When copying the data below, keep only the lines from the one with "One neuron or two? Pairs of points on image" through the one with "Panel set 2: Shape", word for word, and skip the pictures.
------ Dataset content ------
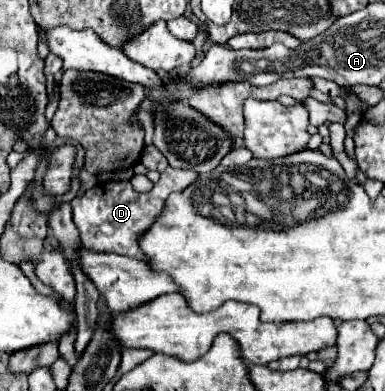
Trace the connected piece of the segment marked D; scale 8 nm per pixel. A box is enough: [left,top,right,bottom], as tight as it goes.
[71,166,197,260]

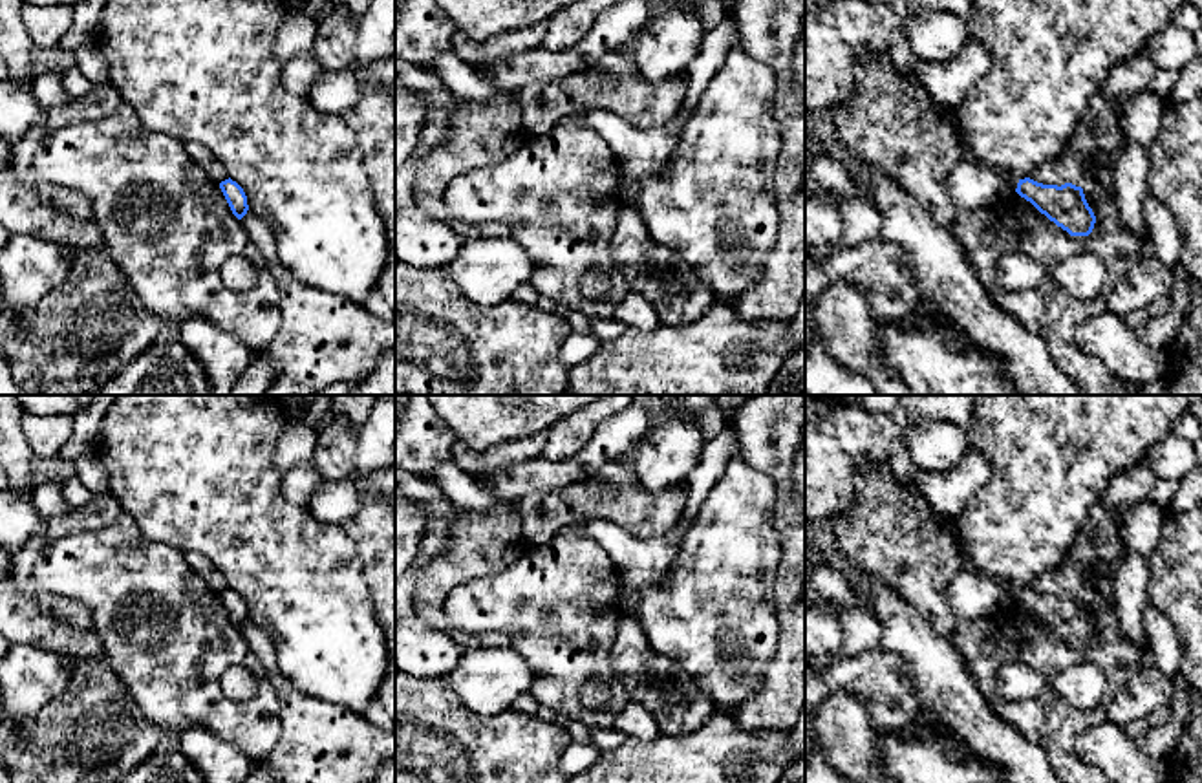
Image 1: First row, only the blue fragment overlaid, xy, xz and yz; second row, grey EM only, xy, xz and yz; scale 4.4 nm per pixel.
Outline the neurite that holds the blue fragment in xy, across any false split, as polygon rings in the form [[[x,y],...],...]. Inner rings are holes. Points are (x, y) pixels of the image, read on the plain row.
[[[231,587],[221,591],[220,598],[221,598],[232,624],[238,629],[241,629],[249,620],[247,606],[245,606],[243,598],[236,591],[232,591]]]

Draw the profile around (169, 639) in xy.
[[[121,512],[101,531],[51,542],[42,549],[31,580],[40,591],[91,609],[93,633],[123,692],[159,730],[181,734],[199,724],[234,745],[254,765],[274,750],[280,706],[260,659],[232,624],[220,593],[188,567],[183,552],[146,538],[132,516]],[[231,666],[243,666],[254,675],[258,688],[249,701],[236,703],[223,695],[220,681]]]

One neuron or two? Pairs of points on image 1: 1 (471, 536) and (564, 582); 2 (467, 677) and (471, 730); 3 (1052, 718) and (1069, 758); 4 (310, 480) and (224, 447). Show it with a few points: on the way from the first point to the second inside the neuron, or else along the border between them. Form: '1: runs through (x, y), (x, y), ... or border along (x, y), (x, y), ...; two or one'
1: border along (527, 547), (502, 571), (476, 579); two
2: border along (445, 679), (467, 707), (483, 716), (509, 708); two
3: runs through (1054, 727), (1060, 749); one
4: border along (280, 474), (280, 493), (291, 504), (306, 509); two

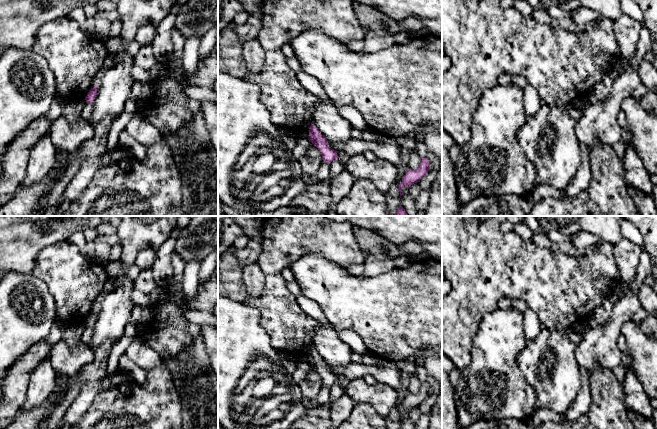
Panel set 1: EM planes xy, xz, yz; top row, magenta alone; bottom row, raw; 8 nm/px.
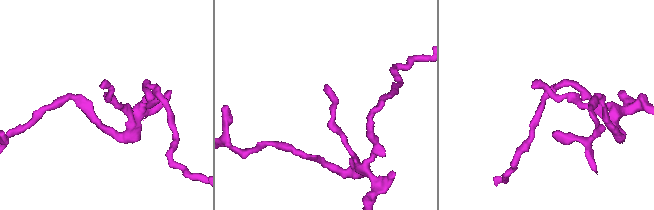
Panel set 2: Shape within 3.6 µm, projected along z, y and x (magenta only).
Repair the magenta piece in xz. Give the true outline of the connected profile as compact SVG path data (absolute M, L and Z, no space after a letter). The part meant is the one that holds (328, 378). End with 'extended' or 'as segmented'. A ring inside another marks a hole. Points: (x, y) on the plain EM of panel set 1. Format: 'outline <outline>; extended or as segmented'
outline M313 348L309 352L308 364L321 376L323 385L330 388L332 385L337 383L337 375L329 371L328 364Z; as segmented

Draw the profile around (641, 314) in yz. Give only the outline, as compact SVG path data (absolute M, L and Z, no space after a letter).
M641 307L632 317L632 321L638 324L639 322L642 322L647 316L648 313L644 310L644 308Z

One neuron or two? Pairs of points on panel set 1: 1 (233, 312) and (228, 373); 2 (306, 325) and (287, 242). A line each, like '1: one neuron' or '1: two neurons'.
1: one neuron
2: one neuron

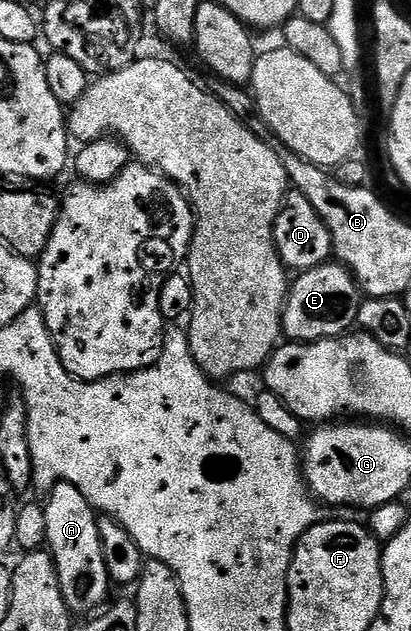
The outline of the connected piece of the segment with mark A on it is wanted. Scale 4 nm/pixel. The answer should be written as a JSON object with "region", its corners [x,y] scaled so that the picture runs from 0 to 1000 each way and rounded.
------
Exercise solution:
One neuron or two? Pairs of points on image 1: 1 (471, 536) and (564, 582); 2 (467, 677) and (471, 730); 3 (1052, 718) and (1069, 758); 4 (310, 480) and (224, 447). Show it with a few points: on the way from the first point to the second inside the neuron, or else along the border between them. Form: '1: runs through (x, y), (x, y), ... or border along (x, y), (x, y), ...; two or one'
1: border along (527, 547), (502, 571), (476, 579); two
2: border along (445, 679), (467, 707), (483, 716), (509, 708); two
3: runs through (1054, 727), (1060, 749); one
4: border along (280, 474), (280, 493), (291, 504), (306, 509); two

Panel set 1: EM planes xy, xz, yz; top row, magenta alone; bottom row, raw; 8 nm/px.
Panel set 2: Shape within 3.6 µm, projected along z, y and x (magenta only).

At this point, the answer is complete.